My landlord has just gone through bankruptcy and all of a sudden our water was shut off. I contacted the company and they said I’d have to pay the past 3 months' bills before the water can be turned on. The problem is that according to the rental agreement, the landlord pays for water, so the account is under my landlord's name. What should I do?
It’s not unusual for tenants to suffer when their landlords fall on hard economic times. Maintenance goes down, the rent may go up, and often the downward spiral ends with the tenant moving out. Failing to pay the water bill is an extreme example of cutting corners.
Many states have addressed this difficult situation, by setting up a system whereby innocent tenants don’t have to pay for their landlords’ mistakes.

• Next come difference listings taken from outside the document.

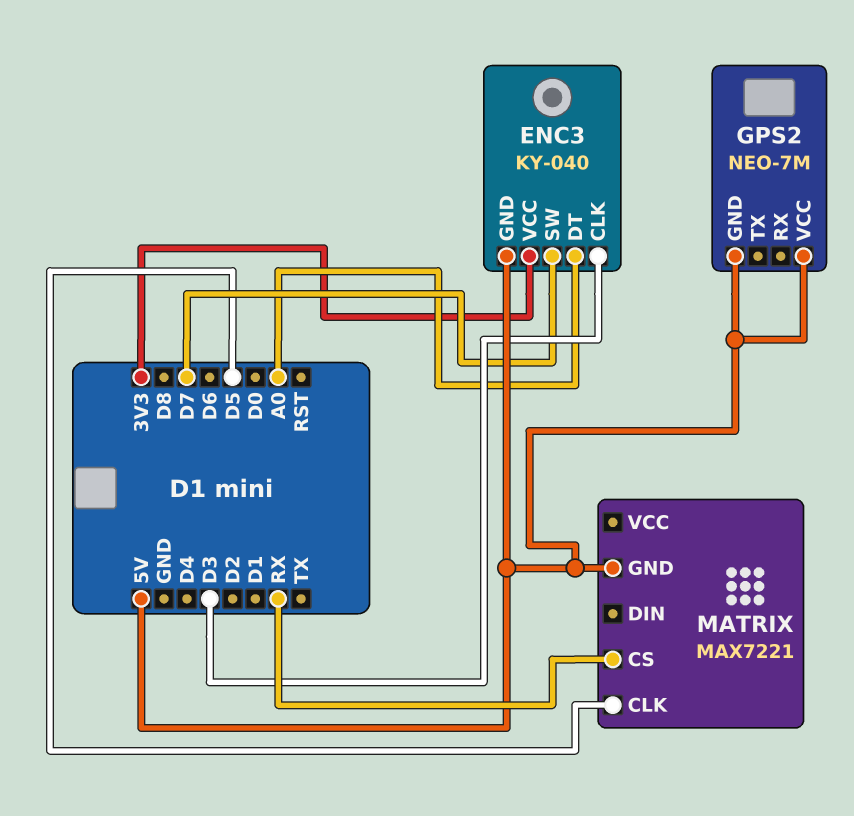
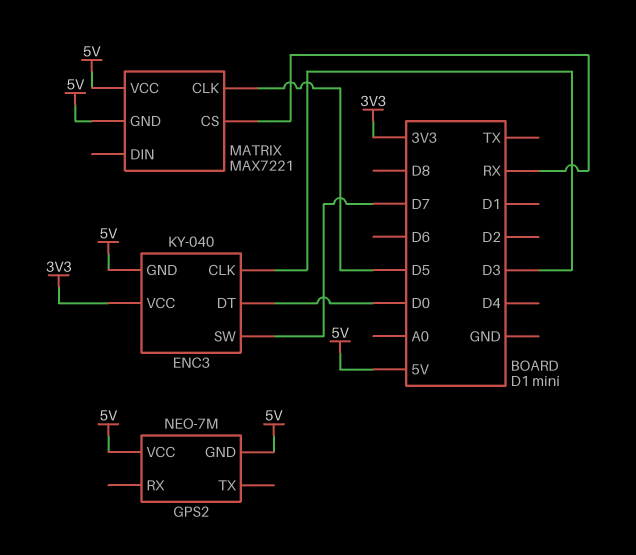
ENC3 pin DT: A0 -> D0
MATRIX pin VCC: none -> 5V

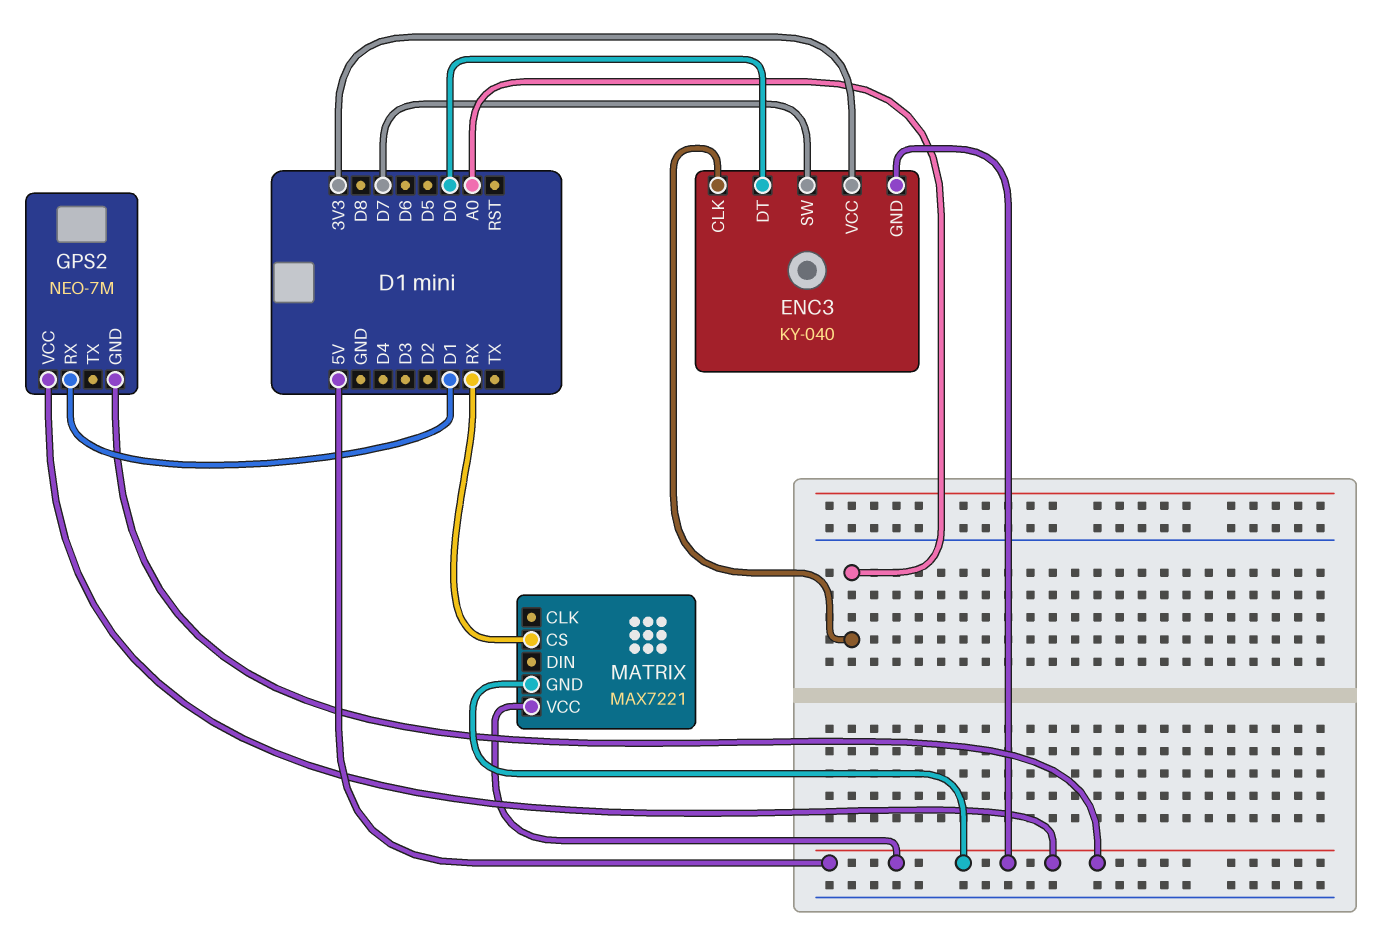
ENC3 pin CLK: D3 -> A0
GPS2 pin RX: none -> D1
MATRIX pin CLK: D5 -> none

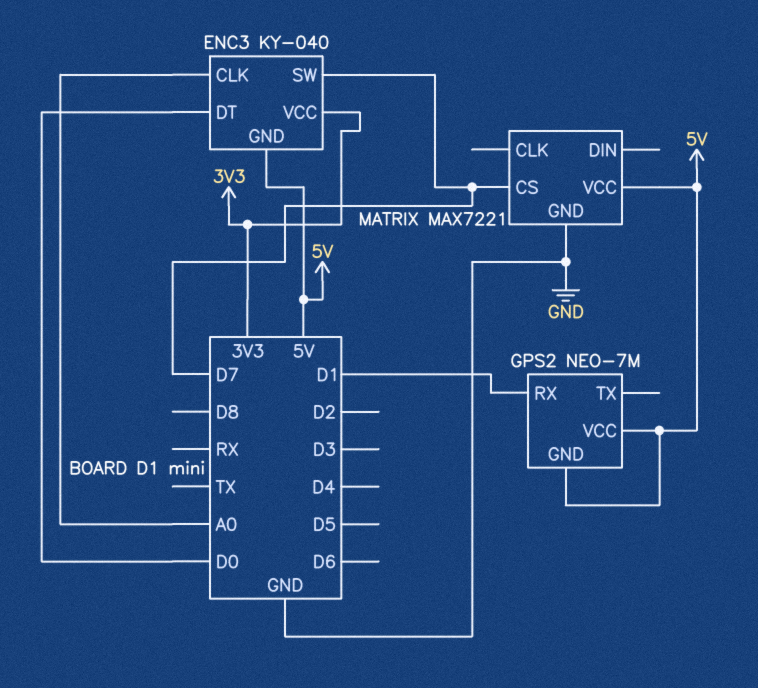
MATRIX pin CS: RX -> D7
MATRIX pin GND: 5V -> GND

California recently passed such a law; since July 1, 2010, utilities that supply residential rental properties must give the residents a ten-day notice of their landlords’ arrears and the company’s intent to stop service. The notice must tell tenants that they have the right to become customers, without having to pay the past due amounts. Tenants may deduct the periodic payments from the rent. Ca. Public Utilities Code § 777.
If your landlord filed for Chapter 7 bankruptcy, in which many past debts are wiped out, the water company may not even stand a chance of getting paid. But that’s of no concern to you. If you’re lucky, your state will have a system like California’s that allows tenants to obtain the services their rent is supposedly paying for.